Endometriosis is a painful, chronic disorder that causes misplaced tissue to grow outside of the uterus. Affecting an estimated 10% of reproductive-age women, this condition puts added stress on the body and may result in reduced fertility, among other complications. Studies have also linked endometriosis to chronic inflammation and high cholesterol, potentially increasing risk for heart disease.
To explore the association between endometriosis and heart health, researchers analyzed data from the Nurses’ Health Study II, which followed U.S. female nurses from 1989–2009. The study included more than 116,000 women between the ages of 25–42, collecting information on demographics, health and lifestyle. At the start of the study, women were asked about reproductive health, including history of endometriosis.
Based on responses to questionnaires, roughly 5% of participants had been diagnosed with endometriosis at the start of the study. After 20 years of follow-up, researchers found that women with endometriosis had significantly greater risk for heart disease than those without this condition.
Overall, women with endometriosis were 62% more likely to have a heart attack, develop chest pain or need heart procedures to open blocked arteries. However, women 40 or younger with endometriosis had more than three times greater risk for these complications than women without endometriosis. Women who had their uterus or ovaries removed had 51% greater risk of heart complications compared to those who didn’t.
According to experts, this is the first study to find a direct association between endometriosis and heart disease. While past studies have linked endometriosis to inflammation and increased cholesterol levels, this is the first to show that endometriosis may actually increase risk for heart disease, particularly in young women.

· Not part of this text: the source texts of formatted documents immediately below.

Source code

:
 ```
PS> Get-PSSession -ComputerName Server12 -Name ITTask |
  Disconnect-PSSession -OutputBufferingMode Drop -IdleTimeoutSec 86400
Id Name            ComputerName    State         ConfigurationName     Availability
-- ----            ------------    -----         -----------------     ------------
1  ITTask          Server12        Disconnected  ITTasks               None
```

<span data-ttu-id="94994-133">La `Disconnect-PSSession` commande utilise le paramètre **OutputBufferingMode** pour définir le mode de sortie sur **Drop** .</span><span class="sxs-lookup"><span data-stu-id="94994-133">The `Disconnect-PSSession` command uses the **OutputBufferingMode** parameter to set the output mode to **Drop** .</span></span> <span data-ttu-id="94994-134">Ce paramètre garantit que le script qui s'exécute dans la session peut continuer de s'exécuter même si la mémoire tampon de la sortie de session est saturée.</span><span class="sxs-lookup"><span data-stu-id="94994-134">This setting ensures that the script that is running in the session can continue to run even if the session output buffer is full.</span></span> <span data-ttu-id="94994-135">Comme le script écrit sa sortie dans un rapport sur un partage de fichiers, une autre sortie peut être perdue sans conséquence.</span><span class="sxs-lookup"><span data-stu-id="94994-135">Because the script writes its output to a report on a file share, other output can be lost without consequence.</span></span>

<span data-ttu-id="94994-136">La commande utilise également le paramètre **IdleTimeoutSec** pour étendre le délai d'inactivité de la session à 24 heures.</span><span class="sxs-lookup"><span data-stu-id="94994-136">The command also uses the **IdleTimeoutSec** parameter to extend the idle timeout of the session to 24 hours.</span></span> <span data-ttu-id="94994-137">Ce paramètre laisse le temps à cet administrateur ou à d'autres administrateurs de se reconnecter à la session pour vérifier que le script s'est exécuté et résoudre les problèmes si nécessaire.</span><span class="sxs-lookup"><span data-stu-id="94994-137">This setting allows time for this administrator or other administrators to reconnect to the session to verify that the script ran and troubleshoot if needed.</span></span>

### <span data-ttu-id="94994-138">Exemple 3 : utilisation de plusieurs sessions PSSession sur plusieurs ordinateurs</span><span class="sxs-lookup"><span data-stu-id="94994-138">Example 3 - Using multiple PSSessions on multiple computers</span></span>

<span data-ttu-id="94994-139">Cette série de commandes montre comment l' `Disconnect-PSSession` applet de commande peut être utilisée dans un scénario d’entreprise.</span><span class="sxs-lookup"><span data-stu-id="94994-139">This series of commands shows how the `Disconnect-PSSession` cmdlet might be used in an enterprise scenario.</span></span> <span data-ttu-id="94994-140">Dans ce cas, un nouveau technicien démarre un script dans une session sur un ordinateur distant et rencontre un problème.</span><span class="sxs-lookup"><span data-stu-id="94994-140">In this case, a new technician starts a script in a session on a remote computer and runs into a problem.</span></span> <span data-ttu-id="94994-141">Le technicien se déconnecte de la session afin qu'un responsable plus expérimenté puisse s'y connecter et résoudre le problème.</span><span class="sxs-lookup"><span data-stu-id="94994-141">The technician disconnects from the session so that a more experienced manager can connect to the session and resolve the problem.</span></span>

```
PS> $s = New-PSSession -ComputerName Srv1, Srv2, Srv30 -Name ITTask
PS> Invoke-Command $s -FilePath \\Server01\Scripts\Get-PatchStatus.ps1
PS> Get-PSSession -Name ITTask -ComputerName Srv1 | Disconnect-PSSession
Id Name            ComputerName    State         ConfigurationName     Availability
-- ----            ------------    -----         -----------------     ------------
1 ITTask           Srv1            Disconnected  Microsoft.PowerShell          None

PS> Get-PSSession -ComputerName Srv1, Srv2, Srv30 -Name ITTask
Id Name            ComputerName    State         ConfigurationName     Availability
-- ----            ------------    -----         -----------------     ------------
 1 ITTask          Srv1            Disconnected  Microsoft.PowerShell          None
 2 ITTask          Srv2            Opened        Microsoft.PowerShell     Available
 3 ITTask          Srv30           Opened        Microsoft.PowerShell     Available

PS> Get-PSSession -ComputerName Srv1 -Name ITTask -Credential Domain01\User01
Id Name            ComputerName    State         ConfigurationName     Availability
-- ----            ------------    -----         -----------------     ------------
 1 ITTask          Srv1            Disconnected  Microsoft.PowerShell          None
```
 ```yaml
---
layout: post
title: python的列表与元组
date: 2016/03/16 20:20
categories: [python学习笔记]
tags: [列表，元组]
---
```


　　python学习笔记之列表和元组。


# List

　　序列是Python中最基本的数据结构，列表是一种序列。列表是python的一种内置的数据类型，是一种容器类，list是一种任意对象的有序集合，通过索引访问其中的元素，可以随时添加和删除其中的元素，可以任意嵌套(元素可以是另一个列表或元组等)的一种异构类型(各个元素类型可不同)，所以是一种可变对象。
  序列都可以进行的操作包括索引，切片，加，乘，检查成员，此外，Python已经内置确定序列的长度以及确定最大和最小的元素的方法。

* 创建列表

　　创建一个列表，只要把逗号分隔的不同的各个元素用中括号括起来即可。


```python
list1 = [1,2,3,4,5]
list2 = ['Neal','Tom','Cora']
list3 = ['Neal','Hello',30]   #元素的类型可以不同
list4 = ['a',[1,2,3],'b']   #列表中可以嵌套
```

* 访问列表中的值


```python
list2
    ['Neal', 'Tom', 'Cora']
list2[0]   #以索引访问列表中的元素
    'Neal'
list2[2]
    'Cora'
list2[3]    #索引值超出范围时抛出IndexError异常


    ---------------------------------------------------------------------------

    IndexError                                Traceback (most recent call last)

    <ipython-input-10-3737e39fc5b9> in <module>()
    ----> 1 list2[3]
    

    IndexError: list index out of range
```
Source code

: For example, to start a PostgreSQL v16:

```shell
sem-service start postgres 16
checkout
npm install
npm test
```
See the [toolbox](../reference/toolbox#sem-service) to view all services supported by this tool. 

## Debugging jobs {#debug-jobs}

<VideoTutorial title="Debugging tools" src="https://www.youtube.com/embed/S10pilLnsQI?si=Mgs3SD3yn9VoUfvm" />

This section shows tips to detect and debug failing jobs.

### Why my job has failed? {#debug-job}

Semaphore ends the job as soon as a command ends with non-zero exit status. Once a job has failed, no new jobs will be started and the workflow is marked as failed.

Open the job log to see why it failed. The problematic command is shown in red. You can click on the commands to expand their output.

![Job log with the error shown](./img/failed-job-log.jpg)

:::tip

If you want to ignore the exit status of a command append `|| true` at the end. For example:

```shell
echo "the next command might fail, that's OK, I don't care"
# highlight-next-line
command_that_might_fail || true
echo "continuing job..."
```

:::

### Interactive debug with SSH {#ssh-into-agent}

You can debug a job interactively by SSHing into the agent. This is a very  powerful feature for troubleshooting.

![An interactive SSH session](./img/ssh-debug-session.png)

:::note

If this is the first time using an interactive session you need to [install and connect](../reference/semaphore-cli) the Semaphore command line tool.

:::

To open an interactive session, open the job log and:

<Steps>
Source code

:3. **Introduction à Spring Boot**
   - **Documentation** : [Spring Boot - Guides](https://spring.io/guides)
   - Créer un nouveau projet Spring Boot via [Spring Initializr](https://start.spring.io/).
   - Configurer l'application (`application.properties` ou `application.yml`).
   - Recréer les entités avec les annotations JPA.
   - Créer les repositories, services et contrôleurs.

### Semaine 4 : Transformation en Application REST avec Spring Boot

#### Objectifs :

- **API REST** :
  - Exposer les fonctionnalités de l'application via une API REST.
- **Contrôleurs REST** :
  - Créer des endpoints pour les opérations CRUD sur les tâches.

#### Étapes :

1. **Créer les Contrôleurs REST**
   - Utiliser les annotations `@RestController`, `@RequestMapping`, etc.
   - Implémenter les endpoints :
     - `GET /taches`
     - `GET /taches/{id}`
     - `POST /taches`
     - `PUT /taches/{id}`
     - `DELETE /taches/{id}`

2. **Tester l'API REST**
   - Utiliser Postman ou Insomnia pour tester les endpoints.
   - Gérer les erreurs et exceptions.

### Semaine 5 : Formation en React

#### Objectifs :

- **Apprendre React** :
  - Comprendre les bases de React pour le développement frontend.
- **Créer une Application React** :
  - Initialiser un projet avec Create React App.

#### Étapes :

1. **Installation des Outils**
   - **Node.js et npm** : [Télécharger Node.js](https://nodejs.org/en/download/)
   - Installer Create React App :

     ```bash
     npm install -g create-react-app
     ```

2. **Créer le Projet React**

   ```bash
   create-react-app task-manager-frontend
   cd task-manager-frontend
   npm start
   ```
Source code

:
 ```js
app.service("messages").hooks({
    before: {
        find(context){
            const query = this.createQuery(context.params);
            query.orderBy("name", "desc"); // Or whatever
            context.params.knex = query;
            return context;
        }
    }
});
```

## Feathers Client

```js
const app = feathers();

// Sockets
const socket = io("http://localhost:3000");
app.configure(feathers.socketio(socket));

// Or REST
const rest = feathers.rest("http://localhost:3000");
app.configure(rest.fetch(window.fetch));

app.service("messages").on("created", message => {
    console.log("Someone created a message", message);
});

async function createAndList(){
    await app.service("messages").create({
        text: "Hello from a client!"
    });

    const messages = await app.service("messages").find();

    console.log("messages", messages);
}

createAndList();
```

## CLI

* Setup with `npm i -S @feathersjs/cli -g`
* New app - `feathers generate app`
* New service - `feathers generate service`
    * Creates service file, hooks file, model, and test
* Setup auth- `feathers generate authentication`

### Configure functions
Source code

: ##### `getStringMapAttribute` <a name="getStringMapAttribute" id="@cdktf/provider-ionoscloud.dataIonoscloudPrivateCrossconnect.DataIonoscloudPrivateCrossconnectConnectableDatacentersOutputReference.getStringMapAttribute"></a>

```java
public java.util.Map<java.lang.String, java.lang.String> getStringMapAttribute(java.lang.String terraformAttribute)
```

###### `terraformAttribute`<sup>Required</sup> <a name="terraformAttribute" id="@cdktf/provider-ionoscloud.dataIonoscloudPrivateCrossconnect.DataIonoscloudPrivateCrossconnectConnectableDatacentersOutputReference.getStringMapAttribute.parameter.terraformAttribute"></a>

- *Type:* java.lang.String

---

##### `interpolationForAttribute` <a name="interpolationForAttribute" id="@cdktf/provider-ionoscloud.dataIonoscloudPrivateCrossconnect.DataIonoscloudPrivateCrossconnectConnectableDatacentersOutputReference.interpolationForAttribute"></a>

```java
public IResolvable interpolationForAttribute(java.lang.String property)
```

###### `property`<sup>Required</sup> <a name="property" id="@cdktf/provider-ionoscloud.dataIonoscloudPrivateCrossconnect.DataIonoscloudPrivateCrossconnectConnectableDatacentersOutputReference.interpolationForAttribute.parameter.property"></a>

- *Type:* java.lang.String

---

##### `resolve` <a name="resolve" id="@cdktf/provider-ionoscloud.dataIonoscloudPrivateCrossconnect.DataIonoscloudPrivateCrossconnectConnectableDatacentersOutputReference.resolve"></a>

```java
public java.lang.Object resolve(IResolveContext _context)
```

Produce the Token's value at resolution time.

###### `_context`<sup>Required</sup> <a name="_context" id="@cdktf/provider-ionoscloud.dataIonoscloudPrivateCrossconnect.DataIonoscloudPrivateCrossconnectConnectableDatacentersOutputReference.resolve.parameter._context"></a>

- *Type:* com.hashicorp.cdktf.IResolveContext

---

As such, findings highlight the importance of addressing risk factors for heart disease—the No. 1 killer of women in the United States. Most adults already have one or more risk factors for heart disease, like high blood pressure, diabetes and obesity, even at a younger age. Since endometriosis may further increase cardiovascular risk in women, addressing risk factors is even more important for preventing heart disease and life-threatening heart events.